When Andy Wallace left his job in December of 2011, he could have chosen to pay out of pocket in order to keep the health insurance his employer was providing.
But Wallace would have had to pay the full $600 a month to keep it. Instead, he chose to go without coverage.
“I didn’t want to pay more than my mortgage for health care,” he said.
About 200 members of the community, volunteers (such as Wallace), elected officials and health care advocates gathered indoors at Heinz Field on Thursday to speak with experts about enrolling in the Health Insurance Marketplace. The Health Insurance Marketplace is a website that residents of Pennsylvania and more than 30 other states have been able to use since Oct. 1 to register for health insurance under the Patient Protection and Affordable Care Act.
Starting at 4 p.m., 15 certified application counselors answered questions about eligibility, distributed literature and helped individuals register in the marketplace.
Allegheny County Executive Rich Fitzgerald, who spoke at the event, said that in the Pittsburgh region alone, there are 188,000 people who do not have health insurance. In the state of Pennsylvania, there are 1.2 million.
“It’s a lot of us,” he said. “It’s people who go to work every single day and don’t have health care.”
Fitzgerald said that these people will now be eligible for coverage under the Affordable Care Act.
U.S. Secretary of Health and Human Services Kathleen Sebelius spoke at the event. Sebelius said that even though her department has received a large number of complaints from citizens that they were unable to complete registration on the site, she was optimistic.
“Believe me, we’ve had some early glitches,” she said. “But it’s getting better every day.”
Mike Murphy, the president of Community College of Allegheny County, also spoke at the event and praised the Affordable Care Act for allowing Americans under the age of 26 to be eligible for coverage under their parents’ insurance plans.
Dan Rooney, the former U.S. ambassador to Ireland and current chairman of the Steelers, agreed with Murphy, remarking that he has nine children.
“I was fortunate,” he said. “But there are many people in this community who aren’t as fortunate and who aren’t able to help [their children].”
Other politicians and elected officials, including Pennsylvania representatives Erin Molchany, D-Mt. Washington, and Dan Frankel, D-Squirrel Hill, were also present.
Under the Affordable Care Act, those who do not have health insurance after Jan. 1, 2014, could be subject to penalties.
When Wallace, 34, of Dormont, Pa., left the tech company that he worked for until December 2011, he had the option of remaining on his employer’s health plan under the Consolidated Omnibus Budget Reconciliation Act.
The act, also known as COBRA, allows employees who leave companies to stay on their employers’ plans for a limited amount of time. The former employee has to cover the whole cost of the plan, rather than sharing the costs with the employer.
Wallace’s girlfriend, 29-year-old Stephany Conard, was also volunteering Thursday afternoon and registered on the marketplace when Wallace did in order to find more affordable coverage.
She has been on COBRA ever since she was laid off from her job at a real estate appraisal company in September.
Although her health insurance only cost her about $120 a month while she was working, about a quarter of her unemployment benefits go toward paying for health insurance.
“I’m under 30,” said Conard, who graduated from Pitt in 2007. “I don’t smoke. I have no pre-existing condition. And still I’m paying $400 a month for COBRA.”
Wallace, who earns about $70,000 a year as a self-employed IT consultant, falls above the cut-off for government subsidies to help pay his premium, which is set at 400 percent of the federal poverty line, or about $45,000.
He said that he still wanted to know the options for coverage under the new legislation, since he currently has no health insurance.
Wallace’s and Conard’s applications on the marketplace are currently pending, and they are not sure what the plans that are available to them though the Affordable Care Act will cost. They said that a certified application counselor told them it could take about a week before the site processed their applications.
Wallace said that when he registered on the marketplace, he occasionally had to refresh the page to get the site to load correctly so that he could complete the application. The whole process took him about 10 to 15 minutes.

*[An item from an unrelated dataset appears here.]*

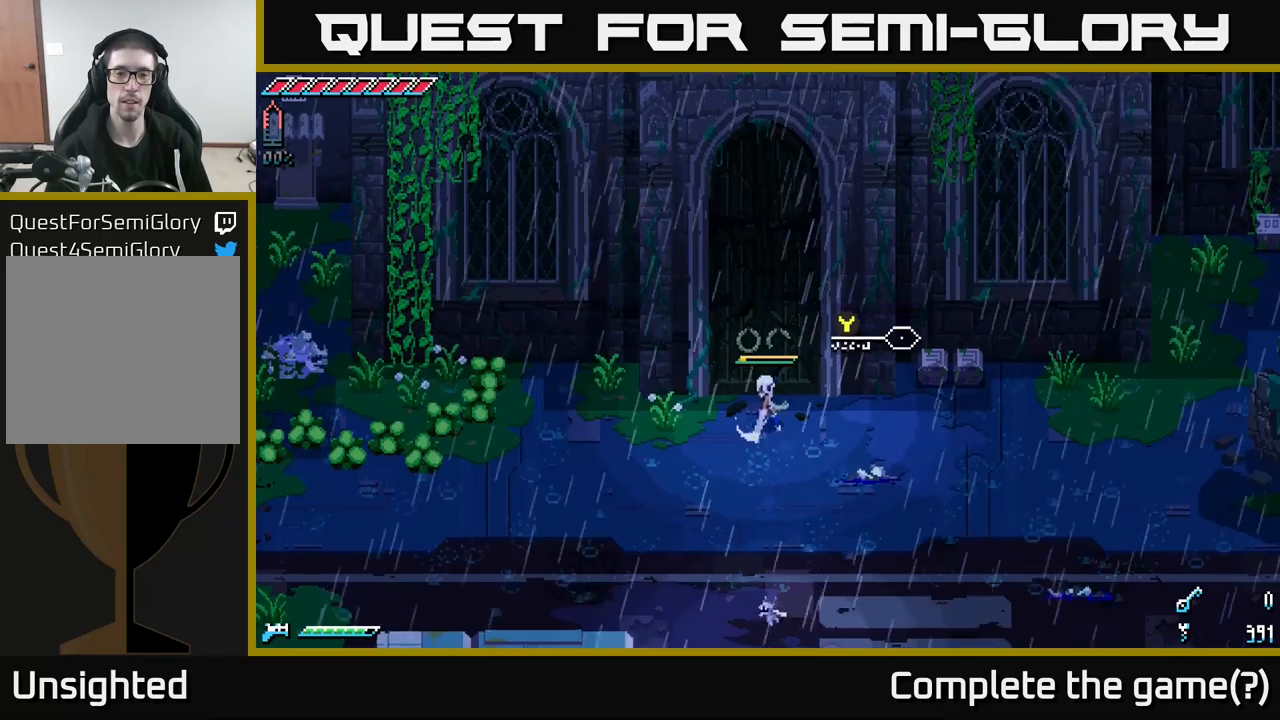
{"buttons": ["R2"], "left_stick": "up", "right_stick": "center", "events": [[67, "left_stick", "center"], [217, "X", "up"], [417, "left_stick", "up"], [433, "R2", "down"]]}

Joanne Grossi, the regional director of the U.S. Department of Health and Human Services for the area that includes the state of Pennsylvania, said members of the public have complained about difficulties they’ve encountered in registering, but the department is working around the clock to fix the glitches.
Grossi was not sure how many people registered at the event, but as of Saturday, the website had more than 8 million visitors.
She said that the federal government is working to increase the number of servers available.
“It was literally five times as many people as we thought [we were going to have] who logged onto the site,” Grossi said. “That was part of the problem.”